Plymouth is an attractive place for people to want to come and work because it has everything. The most important thing at the moment is high-quality broadband and the infrastructure in Plymouth is top-drawer. We're a smart city, a cultural city. We have The Box, the best regional theatre in the country – things that other places just don't have.
A happy balance
Alongside a successful career, we really want our graduates to have a happy life. It’s important and not something generally considered in business schools of the past.
It’s finding your own balance between what success and happiness is for you as an individual. Many more people are interested in social justice, environmental sustainability, economic justice, as well as health and wellbeing.
We’ve all come across people who had a very successful career, and are miserable. That’s not what we want for our graduates, and why we have worked to build capabilities around confidence, resilience into all our programmes.
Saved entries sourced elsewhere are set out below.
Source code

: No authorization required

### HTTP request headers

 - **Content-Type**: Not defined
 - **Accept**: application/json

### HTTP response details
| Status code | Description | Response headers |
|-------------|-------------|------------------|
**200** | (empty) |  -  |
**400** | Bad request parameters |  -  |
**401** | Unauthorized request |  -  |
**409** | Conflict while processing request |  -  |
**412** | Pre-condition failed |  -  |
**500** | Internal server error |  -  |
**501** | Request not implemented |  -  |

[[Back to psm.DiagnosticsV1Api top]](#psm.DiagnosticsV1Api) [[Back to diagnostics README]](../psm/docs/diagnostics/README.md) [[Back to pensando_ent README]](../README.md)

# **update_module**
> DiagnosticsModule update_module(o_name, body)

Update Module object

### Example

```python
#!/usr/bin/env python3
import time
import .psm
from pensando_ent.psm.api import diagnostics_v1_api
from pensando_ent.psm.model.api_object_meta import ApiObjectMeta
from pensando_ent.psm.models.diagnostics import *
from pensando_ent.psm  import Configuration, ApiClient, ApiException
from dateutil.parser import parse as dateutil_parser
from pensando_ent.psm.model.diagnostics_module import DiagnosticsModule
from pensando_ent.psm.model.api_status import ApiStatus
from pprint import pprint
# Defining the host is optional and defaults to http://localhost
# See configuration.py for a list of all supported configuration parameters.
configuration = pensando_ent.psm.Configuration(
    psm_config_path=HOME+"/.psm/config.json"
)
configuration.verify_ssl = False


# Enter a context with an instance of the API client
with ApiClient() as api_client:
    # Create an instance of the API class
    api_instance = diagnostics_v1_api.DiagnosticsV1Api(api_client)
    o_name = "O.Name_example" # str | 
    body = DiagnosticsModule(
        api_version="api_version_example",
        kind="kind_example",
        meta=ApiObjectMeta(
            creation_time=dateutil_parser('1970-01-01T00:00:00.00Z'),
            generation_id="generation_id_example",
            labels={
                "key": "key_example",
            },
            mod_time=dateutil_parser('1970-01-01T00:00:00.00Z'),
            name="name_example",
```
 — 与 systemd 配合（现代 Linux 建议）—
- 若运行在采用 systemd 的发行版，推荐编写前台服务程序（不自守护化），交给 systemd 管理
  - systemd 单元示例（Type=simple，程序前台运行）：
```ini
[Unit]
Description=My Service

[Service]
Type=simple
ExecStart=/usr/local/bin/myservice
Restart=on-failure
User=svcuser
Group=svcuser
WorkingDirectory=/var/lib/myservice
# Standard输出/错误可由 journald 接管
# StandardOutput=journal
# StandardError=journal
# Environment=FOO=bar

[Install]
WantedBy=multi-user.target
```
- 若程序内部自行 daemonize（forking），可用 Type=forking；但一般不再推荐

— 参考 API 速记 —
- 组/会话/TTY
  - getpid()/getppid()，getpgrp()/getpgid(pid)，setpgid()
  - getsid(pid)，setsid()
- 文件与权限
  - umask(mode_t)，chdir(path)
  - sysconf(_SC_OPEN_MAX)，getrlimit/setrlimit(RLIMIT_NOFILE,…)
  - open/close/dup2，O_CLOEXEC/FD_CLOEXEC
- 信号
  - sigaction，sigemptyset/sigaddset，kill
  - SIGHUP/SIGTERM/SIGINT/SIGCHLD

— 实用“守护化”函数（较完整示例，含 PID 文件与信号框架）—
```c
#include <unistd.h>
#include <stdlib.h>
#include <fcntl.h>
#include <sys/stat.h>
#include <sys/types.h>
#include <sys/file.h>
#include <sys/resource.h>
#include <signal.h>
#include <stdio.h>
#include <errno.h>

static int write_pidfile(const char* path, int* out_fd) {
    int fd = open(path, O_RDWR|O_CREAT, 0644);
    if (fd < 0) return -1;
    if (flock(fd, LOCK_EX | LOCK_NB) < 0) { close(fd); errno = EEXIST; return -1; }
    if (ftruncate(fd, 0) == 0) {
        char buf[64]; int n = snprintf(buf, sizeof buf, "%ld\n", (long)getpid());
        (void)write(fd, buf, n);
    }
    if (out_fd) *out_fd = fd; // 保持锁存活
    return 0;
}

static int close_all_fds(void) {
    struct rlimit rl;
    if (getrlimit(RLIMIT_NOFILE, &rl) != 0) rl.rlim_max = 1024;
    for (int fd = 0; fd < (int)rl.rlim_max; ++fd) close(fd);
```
We want our students to develop an ability to be fearless and nimble when it comes to their careers and their personal values that drive their decisions.
We are lucky to have an excellent Students' Union which supports students in all kinds of ways, and active societies, be they business-related or something completely different.
But while students have greater access to information and expertise than never before, students today also have it tougher than students of the past – it is pretty much universally acknowledged that there is more stress and pressure on them, and student mental health and wellbeing is an open and real issue.
Within Plymouth Business School, we are investing in mental health and resilience training professionals, who are visible and known by our students, and are the first port of call for wellbeing issues.
These are people trained in spotting the early warning signs and early interventions are the key, while also providing personal resilience training for our students.
We want to prepare them for what life will throw at them while at University and beyond.
We are also investing in skills advisors who know our curriculum and can support practical skills development. These are complimentary to the central services the University provides, but we think it critical to the success and happiness of students in the Business School – giving our staff more time to support the academic and professional development of our students.